Several limitations should be acknowledged. PreFerIta currently includes only seven public and SSN-accredited assisted reproduction centres and does not capture counselling or procedures delivered elsewhere, resulting in likely underestimation of national access. Registry data may be affected by under-reporting or miscoding, although participating centres are experienced tertiary units. Aggregated data precluded stratification by haematological subtype, age subgroups, parity, socioeconomic status, or other determinants known to influence counselling and referral [4,5,6,8,9,10,11,12,13,14,15,16,17,18,19,20,21,22,23]. Linkage to downstream reproductive outcomes was not possible and will require future integration of PreFerIta procedural and follow-up data with cancer registries. Finally, COVID-19-related disruptions may have influenced incidence estimates and referral patterns during part of the study period, although this could not be formally quantified in the present analysis [32].
5. Conclusions
In this Italian network, approximately one in four to one in three incident haematological malignancy cases in women aged 15–39 years were associated with a specialised fertility preservation counselling visit recorded in the participating centres. By linking registry-based counselling activity to regional incidence estimates, these counselling-to-incidence ratios provide conservative, lower-bound indicators of access to second-level oncofertility consultation across the catchment areas.
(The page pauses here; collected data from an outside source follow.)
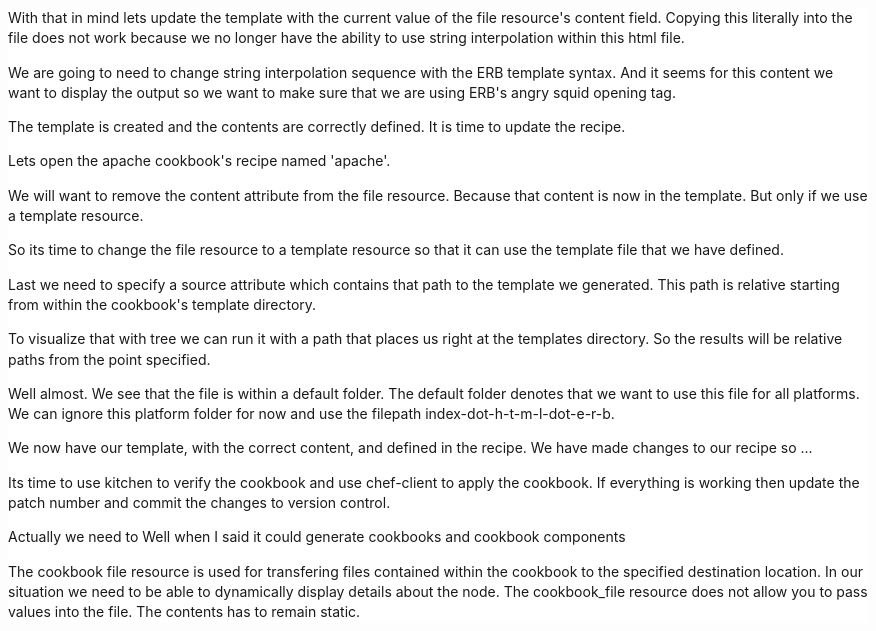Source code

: 
With that in mind lets update the template with the current value of the file resource's content field. Copying this literally into the file does not work because we no longer have the ability to use string interpolation within this html file.

We are going to need to change string interpolation sequence with the ERB template syntax. And it seems for this content we want to display the output so we want to make sure that we are using ERB's angry squid opening tag.

The template is created and the contents are correctly defined. It is time to update the recipe.

Lets open the apache cookbook's recipe named 'apache'.

We will want to remove the content attribute from the file resource. Because that content is now in the template. But only if we use a template resource.

So its time to change the file resource to a template resource so that it can use the template file that we have defined.

Last we need to specify a source attribute which contains that path to the template we generated. This path is relative starting from within the cookbook's template directory.

To visualize that with tree we can run it with a path that places us right at the templates directory. So the results will be relative paths from the point specified.

Well almost. We see that the file is within a default folder. The default folder denotes that we want to use this file for all platforms. We can ignore this platform folder for now and use the filepath index-dot-h-t-m-l-dot-e-r-b.

We now have our template, with the correct content, and defined in the recipe. We have made changes to our recipe so ...

Its time to use kitchen to verify the cookbook and use chef-client to apply the cookbook. If everything is working then update the patch number and commit the changes to version control.



























Actually we need to 
Well when I said it could generate cookbooks and cookbook components


The cookbook file resource is used for transfering files contained within the cookbook to the specified destination location. In our situation we need to be able to dynamically display details about the node. The cookbook_file resource does not allow you to pass values into the file. The contents has to remain static.
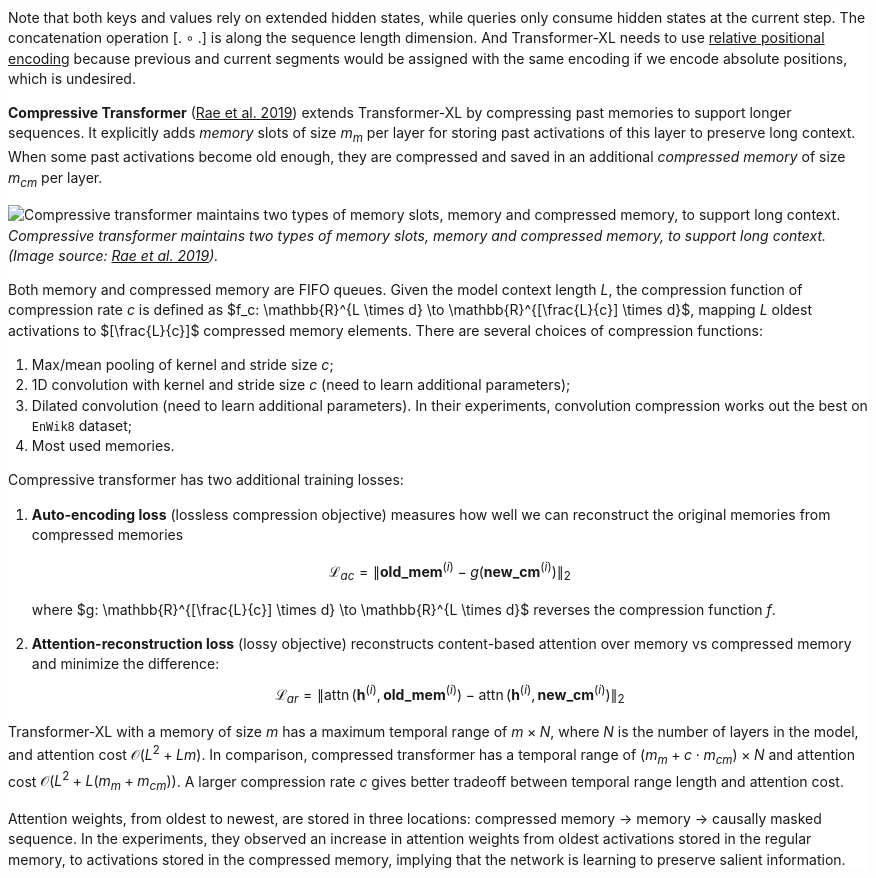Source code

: Note that both keys and values rely on extended hidden states, while queries only consume hidden states at the current step. The concatenation operation $[. \circ .]$ is along the sequence length dimension. And Transformer-XL needs to use [relative positional encoding](#transformer-xl-encoding) because previous and current segments would be assigned with the same encoding if we encode absolute positions, which is undesired.

**Compressive Transformer** ([Rae et al. 2019](https://arxiv.org/abs/1911.05507)) extends Transformer-XL by compressing past memories to support longer sequences. It explicitly adds _memory_ slots of size $m_m$ per layer for storing past activations of this layer to preserve long context. When some past activations become old enough, they are compressed and saved in an additional _compressed memory_ of size $m_{cm}$ per layer.

![Compressive transformer maintains two types of memory slots, memory and compressed memory, to support long context.](/posts/transformer-family-2/compressive-transformer.png)
_Compressive transformer maintains two types of memory slots, memory and compressed memory, to support long context. (Image source: [Rae et al. 2019](https://arxiv.org/abs/1911.05507))._

Both memory and compressed memory are FIFO queues. Given the model context length $L$, the compression function of compression rate $c$ is defined as $f_c: \mathbb{R}^{L \times d} \to \mathbb{R}^{[\frac{L}{c}] \times d}$, mapping $L$ oldest activations to $[\frac{L}{c}]$ compressed memory elements. There are several choices of compression functions:

1.  Max/mean pooling of kernel and stride size $c$;
2.  1D convolution with kernel and stride size $c$ (need to learn additional parameters);
3.  Dilated convolution (need to learn additional parameters). In their experiments, convolution compression works out the best on `EnWik8` dataset;
4.  Most used memories.

Compressive transformer has two additional training losses:

1.  **Auto-encoding loss** (lossless compression objective) measures how well we can reconstruct the original memories from compressed memories

    $$
    \mathcal{L}_{ac} = \left\| \mathbf{old\_mem}^{(i)} - g\big(\mathbf{new\_cm}^{(i)}\big) \right\|_2
    $$

    where $g: \mathbb{R}^{[\frac{L}{c}] \times d} \to \mathbb{R}^{L \times d}$ reverses the compression function $f$.

2.  **Attention-reconstruction loss** (lossy objective) reconstructs content-based attention over memory vs compressed memory and minimize the difference:
    $$
    \mathcal{L}_{ar} = \left\| \operatorname{attn}\big(\mathbf{h}^{(i)}, \mathbf{old\_mem}^{(i)}\big) - \operatorname{attn}\big(\mathbf{h}^{(i)}, \mathbf{new\_cm}^{(i)}\big) \right\|_2
    $$

Transformer-XL with a memory of size $m$ has a maximum temporal range of $m \times N$, where $N$ is the number of layers in the model, and attention cost $\mathcal{O}(L^2 + Lm)$. In comparison, compressed transformer has a temporal range of $(m_m + c \cdot m_{cm}) \times N$ and attention cost $\mathcal{O}(L^2 + L(m_m + m_{cm}))$. A larger compression rate $c$ gives better tradeoff between temporal range length and attention cost.

Attention weights, from oldest to newest, are stored in three locations: compressed memory → memory → causally masked sequence. In the experiments, they observed an increase in attention weights from oldest activations stored in the regular memory, to activations stored in the compressed memory, implying that the network is learning to preserve salient information.
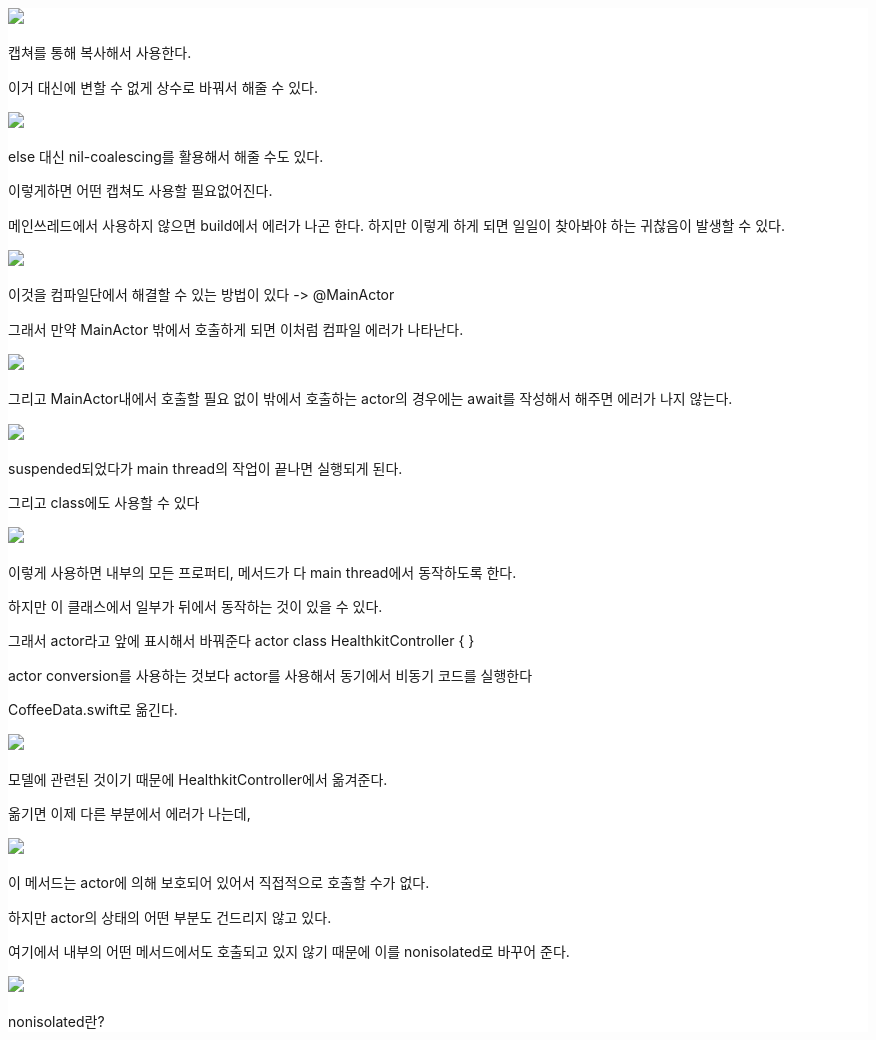 ![](https://i.imgur.com/vpvtQcM.png)

캡쳐를 통해 복사해서 사용한다.

이거 대신에 변할 수 없게 상수로 바꿔서 해줄 수 있다.

![](https://i.imgur.com/4JWq1en.png)

else 대신 nil-coalescing를 활용해서 해줄 수도 있다.

이렇게하면 어떤 캡쳐도 사용할 필요없어진다.

메인쓰레드에서 사용하지 않으면 build에서 에러가 나곤 한다. 하지만 이렇게 하게 되면 일일이 찾아봐야 하는 귀찮음이 발생할 수 있다.

![](https://i.imgur.com/SmKo1Gd.png)

이것을 컴파일단에서 해결할 수 있는 방법이 있다 -> @MainActor

그래서 만약 MainActor 밖에서 호출하게 되면 이처럼 컴파일 에러가 나타난다.

![](https://i.imgur.com/7iZoXZs.png)

그리고 MainActor내에서 호출할 필요 없이 밖에서 호출하는 actor의 경우에는 await를 작성해서 해주면 에러가 나지 않는다.

![](https://i.imgur.com/ZacOqA0.png)

suspended되었다가 main thread의 작업이 끝나면 실행되게 된다.

그리고 class에도 사용할 수 있다

![](https://i.imgur.com/2rxjQFO.png)

이렇게 사용하면 내부의 모든 프로퍼티, 메서드가 다 main thread에서 동작하도록 한다.

하지만 이 클래스에서 일부가 뒤에서 동작하는 것이 있을 수 있다.

그래서 actor라고 앞에 표시해서 바꿔준다 actor class HealthkitController { }

actor conversion를 사용하는 것보다 actor를 사용해서 동기에서 비동기 코드를 실행한다

CoffeeData.swift로 옮긴다.

![](https://i.imgur.com/EjmijwG.png)

모델에 관련된 것이기 때문에 HealthkitController에서 옮겨준다.

옮기면 이제 다른 부분에서 에러가 나는데,

![](https://i.imgur.com/NEvEUQN.png)

이 메서드는 actor에 의해 보호되어 있어서 직접적으로 호출할 수가 없다.

하지만 actor의 상태의 어떤 부분도 건드리지 않고 있다.

여기에서 내부의 어떤 메서드에서도 호출되고 있지 않기 때문에 이를 nonisolated로 바꾸어 준다.

![](https://i.imgur.com/2sZmPv8.png)

nonisolated란?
While these findings suggest a substantial integration of oncofertility services into haematology care, a persistent counselling gap remains. Further strengthening structured referral pathways, embedding fertility-related prompts and standardised procedures into haematology workflows, and ensuring timely access to specialised counselling may help increase coverage and achieve full concordance with recommendations that eligible patients receive comprehensive fertility preservation counselling.